>> begin EXTRACTED ENTRIES
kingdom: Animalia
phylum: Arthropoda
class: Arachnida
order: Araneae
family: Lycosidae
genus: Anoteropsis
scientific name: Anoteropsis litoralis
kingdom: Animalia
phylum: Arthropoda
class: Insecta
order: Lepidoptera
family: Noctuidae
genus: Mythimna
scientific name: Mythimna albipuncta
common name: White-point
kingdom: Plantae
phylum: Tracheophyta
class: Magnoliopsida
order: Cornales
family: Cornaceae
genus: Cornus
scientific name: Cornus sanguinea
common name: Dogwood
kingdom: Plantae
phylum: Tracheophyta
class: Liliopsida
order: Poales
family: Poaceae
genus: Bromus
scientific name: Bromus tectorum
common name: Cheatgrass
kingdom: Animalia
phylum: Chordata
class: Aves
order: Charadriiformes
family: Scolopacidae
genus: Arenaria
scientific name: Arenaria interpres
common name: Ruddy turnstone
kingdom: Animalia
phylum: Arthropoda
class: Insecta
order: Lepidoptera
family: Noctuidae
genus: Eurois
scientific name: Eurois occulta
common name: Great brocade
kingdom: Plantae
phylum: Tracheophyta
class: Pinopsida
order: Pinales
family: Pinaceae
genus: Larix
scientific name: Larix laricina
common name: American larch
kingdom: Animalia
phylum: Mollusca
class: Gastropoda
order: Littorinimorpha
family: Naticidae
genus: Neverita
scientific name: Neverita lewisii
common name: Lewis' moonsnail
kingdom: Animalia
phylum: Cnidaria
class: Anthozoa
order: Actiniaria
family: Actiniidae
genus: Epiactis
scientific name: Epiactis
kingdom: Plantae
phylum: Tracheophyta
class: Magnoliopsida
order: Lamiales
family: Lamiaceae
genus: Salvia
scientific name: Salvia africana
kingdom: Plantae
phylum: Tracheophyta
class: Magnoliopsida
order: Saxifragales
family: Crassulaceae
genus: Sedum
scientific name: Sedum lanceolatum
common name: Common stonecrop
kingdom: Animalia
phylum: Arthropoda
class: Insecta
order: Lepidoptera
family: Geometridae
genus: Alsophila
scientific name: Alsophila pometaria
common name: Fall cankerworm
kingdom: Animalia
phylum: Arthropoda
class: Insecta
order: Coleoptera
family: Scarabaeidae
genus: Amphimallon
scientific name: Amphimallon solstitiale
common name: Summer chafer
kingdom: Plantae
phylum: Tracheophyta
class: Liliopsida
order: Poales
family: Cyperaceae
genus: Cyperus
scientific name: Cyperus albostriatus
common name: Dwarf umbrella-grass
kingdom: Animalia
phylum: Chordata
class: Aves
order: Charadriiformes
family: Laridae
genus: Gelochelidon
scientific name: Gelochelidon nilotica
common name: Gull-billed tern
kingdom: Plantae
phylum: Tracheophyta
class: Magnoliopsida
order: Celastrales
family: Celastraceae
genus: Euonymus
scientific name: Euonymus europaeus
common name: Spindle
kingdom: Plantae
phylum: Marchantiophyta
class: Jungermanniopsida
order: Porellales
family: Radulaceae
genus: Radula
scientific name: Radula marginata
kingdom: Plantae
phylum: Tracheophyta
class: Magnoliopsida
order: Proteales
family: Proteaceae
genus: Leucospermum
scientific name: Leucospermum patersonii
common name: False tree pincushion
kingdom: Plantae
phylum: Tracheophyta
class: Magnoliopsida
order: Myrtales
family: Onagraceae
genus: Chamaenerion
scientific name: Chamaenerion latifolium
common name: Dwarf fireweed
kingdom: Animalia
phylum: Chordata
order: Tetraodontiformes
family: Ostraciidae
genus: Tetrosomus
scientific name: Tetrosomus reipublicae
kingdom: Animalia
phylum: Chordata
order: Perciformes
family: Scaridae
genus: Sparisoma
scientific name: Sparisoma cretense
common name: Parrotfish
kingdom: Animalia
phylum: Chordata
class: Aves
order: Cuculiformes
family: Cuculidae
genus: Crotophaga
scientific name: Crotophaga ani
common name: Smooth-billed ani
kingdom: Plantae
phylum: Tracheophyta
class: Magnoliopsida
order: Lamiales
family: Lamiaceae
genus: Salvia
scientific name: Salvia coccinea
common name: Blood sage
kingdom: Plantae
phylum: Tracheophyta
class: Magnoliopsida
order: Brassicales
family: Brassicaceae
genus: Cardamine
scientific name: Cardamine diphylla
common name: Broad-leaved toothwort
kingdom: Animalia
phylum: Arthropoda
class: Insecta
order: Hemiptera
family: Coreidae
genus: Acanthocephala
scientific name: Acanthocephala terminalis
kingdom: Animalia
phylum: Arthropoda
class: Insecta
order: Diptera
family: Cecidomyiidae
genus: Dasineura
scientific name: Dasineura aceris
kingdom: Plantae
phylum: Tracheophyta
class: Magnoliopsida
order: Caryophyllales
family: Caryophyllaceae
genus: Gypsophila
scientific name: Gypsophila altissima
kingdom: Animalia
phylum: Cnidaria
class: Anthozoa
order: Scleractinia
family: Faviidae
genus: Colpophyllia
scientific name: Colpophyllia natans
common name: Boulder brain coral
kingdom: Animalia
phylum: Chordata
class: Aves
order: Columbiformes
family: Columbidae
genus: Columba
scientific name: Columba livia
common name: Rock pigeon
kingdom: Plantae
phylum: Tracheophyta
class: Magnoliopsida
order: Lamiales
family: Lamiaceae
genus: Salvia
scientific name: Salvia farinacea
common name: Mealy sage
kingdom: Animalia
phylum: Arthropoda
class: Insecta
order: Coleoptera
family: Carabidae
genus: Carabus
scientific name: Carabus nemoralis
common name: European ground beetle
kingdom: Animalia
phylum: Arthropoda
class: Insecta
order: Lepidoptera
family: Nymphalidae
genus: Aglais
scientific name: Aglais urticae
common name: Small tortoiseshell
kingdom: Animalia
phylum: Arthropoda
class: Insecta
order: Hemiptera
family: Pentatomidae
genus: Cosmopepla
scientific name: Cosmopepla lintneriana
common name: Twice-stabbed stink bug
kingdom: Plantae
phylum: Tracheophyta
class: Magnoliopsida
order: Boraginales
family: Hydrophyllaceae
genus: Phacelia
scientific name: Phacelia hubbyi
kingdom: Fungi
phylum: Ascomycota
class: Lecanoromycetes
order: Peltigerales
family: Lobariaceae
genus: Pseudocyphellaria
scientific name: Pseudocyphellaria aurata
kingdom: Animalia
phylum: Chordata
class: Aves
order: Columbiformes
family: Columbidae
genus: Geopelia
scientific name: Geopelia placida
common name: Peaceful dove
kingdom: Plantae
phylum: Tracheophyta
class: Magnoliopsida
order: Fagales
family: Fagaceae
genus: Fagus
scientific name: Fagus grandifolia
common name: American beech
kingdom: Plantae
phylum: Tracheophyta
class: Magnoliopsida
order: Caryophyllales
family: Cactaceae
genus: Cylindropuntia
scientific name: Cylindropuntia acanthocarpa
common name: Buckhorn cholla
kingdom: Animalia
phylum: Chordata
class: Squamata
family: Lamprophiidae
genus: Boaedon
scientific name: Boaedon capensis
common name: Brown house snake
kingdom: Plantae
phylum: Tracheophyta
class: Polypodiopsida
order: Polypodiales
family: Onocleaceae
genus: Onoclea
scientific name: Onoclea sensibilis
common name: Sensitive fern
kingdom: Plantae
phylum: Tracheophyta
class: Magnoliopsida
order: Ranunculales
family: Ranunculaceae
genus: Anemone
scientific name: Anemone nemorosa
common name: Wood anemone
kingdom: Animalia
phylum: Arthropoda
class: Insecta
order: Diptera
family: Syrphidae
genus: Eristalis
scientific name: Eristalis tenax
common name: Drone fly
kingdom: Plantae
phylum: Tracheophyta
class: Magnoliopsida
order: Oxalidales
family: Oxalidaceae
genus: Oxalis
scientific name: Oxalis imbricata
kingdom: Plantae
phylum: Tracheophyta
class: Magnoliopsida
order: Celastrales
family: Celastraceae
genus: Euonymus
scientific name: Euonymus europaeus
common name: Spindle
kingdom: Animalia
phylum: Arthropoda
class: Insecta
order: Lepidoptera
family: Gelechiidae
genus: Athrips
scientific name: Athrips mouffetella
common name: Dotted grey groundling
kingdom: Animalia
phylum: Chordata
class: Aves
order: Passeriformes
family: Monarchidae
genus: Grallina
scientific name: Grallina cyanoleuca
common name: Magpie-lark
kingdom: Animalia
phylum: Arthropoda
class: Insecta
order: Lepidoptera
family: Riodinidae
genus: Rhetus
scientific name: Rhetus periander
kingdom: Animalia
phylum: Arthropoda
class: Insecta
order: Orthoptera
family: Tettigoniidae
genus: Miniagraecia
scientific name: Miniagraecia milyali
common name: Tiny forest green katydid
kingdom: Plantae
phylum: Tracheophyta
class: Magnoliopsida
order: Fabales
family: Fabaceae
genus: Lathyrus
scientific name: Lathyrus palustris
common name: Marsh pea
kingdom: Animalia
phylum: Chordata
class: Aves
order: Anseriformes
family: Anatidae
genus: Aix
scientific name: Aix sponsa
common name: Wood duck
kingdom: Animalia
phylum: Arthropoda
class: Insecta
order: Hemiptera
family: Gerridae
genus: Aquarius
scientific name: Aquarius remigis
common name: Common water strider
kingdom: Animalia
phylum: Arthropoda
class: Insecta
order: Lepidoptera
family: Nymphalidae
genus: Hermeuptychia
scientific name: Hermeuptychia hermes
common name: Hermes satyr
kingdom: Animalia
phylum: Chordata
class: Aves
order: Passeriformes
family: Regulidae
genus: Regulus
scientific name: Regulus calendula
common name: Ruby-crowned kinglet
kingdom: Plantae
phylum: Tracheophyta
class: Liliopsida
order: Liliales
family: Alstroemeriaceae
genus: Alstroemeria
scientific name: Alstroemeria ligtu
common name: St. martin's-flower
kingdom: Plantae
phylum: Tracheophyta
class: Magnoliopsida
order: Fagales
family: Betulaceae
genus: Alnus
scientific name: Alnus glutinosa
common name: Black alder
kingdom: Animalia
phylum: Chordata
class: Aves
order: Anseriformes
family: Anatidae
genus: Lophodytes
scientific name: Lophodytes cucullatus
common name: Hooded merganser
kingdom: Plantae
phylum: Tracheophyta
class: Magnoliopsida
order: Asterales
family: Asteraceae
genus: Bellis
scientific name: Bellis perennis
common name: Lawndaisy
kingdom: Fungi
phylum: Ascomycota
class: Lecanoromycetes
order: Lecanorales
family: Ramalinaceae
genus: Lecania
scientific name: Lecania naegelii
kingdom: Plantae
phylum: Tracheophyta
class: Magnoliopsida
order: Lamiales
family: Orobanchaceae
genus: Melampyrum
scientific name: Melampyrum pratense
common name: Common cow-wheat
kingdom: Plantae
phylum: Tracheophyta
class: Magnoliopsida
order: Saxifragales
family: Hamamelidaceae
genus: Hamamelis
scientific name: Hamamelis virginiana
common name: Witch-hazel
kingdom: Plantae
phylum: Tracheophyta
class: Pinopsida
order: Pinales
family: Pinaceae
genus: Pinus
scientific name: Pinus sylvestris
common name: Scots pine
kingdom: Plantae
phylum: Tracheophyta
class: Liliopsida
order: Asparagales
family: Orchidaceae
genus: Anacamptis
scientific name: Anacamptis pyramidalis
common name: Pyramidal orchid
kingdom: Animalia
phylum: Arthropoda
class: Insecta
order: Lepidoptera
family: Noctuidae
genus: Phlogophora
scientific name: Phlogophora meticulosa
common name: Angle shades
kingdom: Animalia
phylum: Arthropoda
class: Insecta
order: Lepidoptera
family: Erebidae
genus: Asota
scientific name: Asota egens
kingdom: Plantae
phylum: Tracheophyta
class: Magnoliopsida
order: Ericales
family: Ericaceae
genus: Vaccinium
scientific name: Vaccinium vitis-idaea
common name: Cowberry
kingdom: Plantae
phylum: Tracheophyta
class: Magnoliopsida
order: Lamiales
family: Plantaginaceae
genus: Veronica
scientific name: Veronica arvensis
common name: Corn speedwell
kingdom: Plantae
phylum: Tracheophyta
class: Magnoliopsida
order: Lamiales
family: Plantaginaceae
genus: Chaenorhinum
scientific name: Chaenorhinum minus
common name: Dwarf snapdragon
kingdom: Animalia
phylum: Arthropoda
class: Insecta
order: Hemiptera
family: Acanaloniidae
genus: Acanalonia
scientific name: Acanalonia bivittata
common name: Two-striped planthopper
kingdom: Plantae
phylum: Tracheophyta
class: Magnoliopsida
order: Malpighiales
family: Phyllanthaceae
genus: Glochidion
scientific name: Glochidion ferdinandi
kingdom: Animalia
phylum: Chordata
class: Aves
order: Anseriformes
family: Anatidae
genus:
>> end EXTRACTED ENTRIES
*TASK:* Starting at the first line of the rows and going on through the line that contains "genus: Bromus", set out each line in a Markdown table with two columns, Number and Line. Leave out any blank lines.

*CORRECT OUTPUT:*
| Number | Line |
|---|---|
| 1 | kingdom: Animalia |
| 2 | phylum: Arthropoda |
| 3 | class: Arachnida |
| 4 | order: Araneae |
| 5 | family: Lycosidae |
| 6 | genus: Anoteropsis |
| 7 | scientific name: Anoteropsis litoralis |
| 8 | kingdom: Animalia |
| 9 | phylum: Arthropoda |
| 10 | class: Insecta |
| 11 | order: Lepidoptera |
| 12 | family: Noctuidae |
| 13 | genus: Mythimna |
| 14 | scientific name: Mythimna albipuncta |
| 15 | common name: White-point |
| 16 | kingdom: Plantae |
| 17 | phylum: Tracheophyta |
| 18 | class: Magnoliopsida |
| 19 | order: Cornales |
| 20 | family: Cornaceae |
| 21 | genus: Cornus |
| 22 | scientific name: Cornus sanguinea |
| 23 | common name: Dogwood |
| 24 | kingdom: Plantae |
| 25 | phylum: Tracheophyta |
| 26 | class: Liliopsida |
| 27 | order: Poales |
| 28 | family: Poaceae |
| 29 | genus: Bromus |